Incomplete thoughts

Aug 03, 2012 13:48


I've had a bunch of thoughts rattling around in my brain for a while now -wanted to get them out on "paper" to start making sense of them.  This entry doesn't necessarily come to a full-stop at the end, nor is every point fully fleshed out.  I would welcome your thoughts, if you have any.

I’ve been struggling a lot in light of the recent additional publicity towards marriage rights.  On one hand, I am deeply, deeply bothered by the people on both sides of the issue who do not know how to articulate themselves with charity.  Note, charity does not mean acceptance, but courtesy and respect for fellow persons.

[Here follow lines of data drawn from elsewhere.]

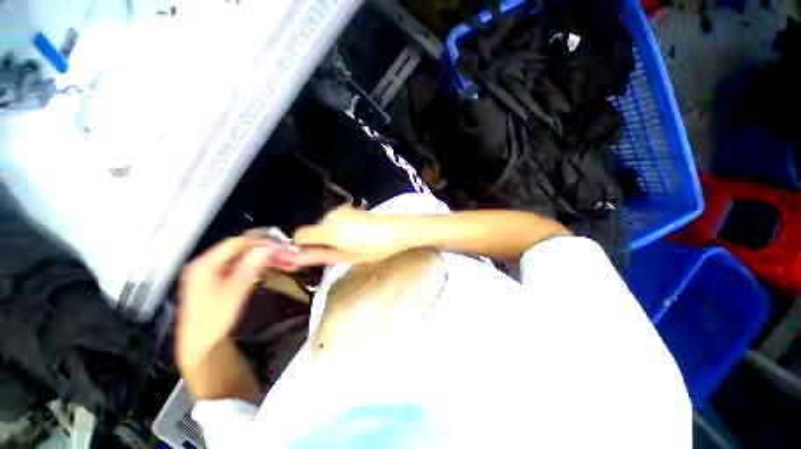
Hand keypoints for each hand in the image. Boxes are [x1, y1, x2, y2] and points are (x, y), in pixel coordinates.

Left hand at [176, 236, 296, 369]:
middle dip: (261, 249)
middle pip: (238, 248)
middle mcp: (205, 263)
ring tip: (278, 260)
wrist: (201, 346)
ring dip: (260, 257)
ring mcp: (210, 272)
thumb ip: (250, 268)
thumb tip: (268, 248)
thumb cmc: (213, 320)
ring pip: (239, 256)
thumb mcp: (234, 292)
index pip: (236, 243)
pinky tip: (264, 268)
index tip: (280, 246)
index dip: (260, 241)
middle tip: (283, 254)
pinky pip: (238, 265)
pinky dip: (253, 265)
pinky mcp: (216, 280)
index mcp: (204, 264)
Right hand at [293, 208, 410, 265]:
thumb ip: (320, 256)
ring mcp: (342, 210)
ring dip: (332, 234)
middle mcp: (331, 216)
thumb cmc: (374, 248)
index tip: (315, 254)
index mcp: (329, 231)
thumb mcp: (348, 257)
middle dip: (321, 241)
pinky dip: (340, 228)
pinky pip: (336, 220)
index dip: (303, 246)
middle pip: (314, 229)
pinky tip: (357, 233)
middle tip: (341, 251)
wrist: (397, 229)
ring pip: (325, 225)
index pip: (300, 235)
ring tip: (352, 242)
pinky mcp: (350, 208)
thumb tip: (297, 259)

On the other hand, I am very bothered by my own inability to come up with the “right thing” to say.  I know how to express the Church view on marriage and sex (can’t really talk about one without the other).  But what I don’t know is how to express a compassionate, compelling argument for the non-Catholic, perhaps non-Christian audience.  I almost feel cowed into silence because I fear people will call me a hater.  Couldn’t be further from the truth, but I internalize debates and take things personally.  Therefore, I’ve said nothing recently.

I think the marriage rights movement to a certain degree transcends political lines.  Almost everyone nowadays has at least one homosexual acquaintance.  And almost anyone can get pulled in on an emotional level - why can’t they have what I have?  Why can’t two people in love get married?  It’s their right!

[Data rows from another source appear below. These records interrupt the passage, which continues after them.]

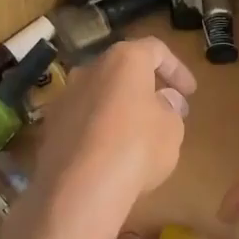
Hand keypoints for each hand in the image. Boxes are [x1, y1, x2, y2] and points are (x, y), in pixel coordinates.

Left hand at [28, 36, 195, 216]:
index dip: (177, 69)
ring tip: (137, 135)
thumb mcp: (172, 129)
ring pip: (99, 95)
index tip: (189, 92)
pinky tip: (110, 154)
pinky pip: (82, 121)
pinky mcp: (49, 128)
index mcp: (123, 60)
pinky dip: (99, 130)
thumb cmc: (137, 147)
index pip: (155, 50)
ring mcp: (64, 98)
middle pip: (122, 71)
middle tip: (165, 111)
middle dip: (145, 88)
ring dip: (119, 109)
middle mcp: (89, 70)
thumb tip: (165, 100)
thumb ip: (171, 109)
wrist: (79, 188)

That’s a large part of this issue - marriage is NOT a right.  No individual, no couple, has the right to get married.

Based on divorce rates and on the number of couples cohabitating today, it seems that America is loudly crying for the end of marriage.  Marriage, to a growing number of Americans, is an archaic construct.  It’s very peculiar to me that the groups often advocating most verbally for homosexual marriage rights are the same groups who proclaim that marriage is old-fashioned and has no meaning/no place in today’s society.  Isn’t this a glaring dichotomy?

Is this merely an example of rebellion?  Let’s say I give up sweets for Lent.  I don’t eat a whole bunch anyway, but all the sudden, since I am being denied something, I want it more.  My body is rebelling against the mandates I’ve placed upon it.  The primary reason I want the dessert is because I have denied myself the opportunity.  I hear “no” so my stomach protests more strongly “it’ll make you feel good!”  I know the typical societal reaction is to not deny oneself anything.  Yet I know if I cave over such a small thing as sweets in Lent, then I will not necessarily remain steadfast in the face of a more important time of self-control.

I guess that’s part of the issue.  Marriage isn’t about just what I want or what will make me feel good.  Marriage isn’t all about me and how I feel.  It is about sacrifice and the death of my selfish side, especially once children are introduced into the picture.  As long as marriage is about what I want or what makes me feel good, it’s not going to work.  Let’s face it, marriage is hard work.  If we have never experienced sacrifice, never chosen self-discipline, why would one want to take on marriage where one is daily called to die to one’s own needs for the goods of another?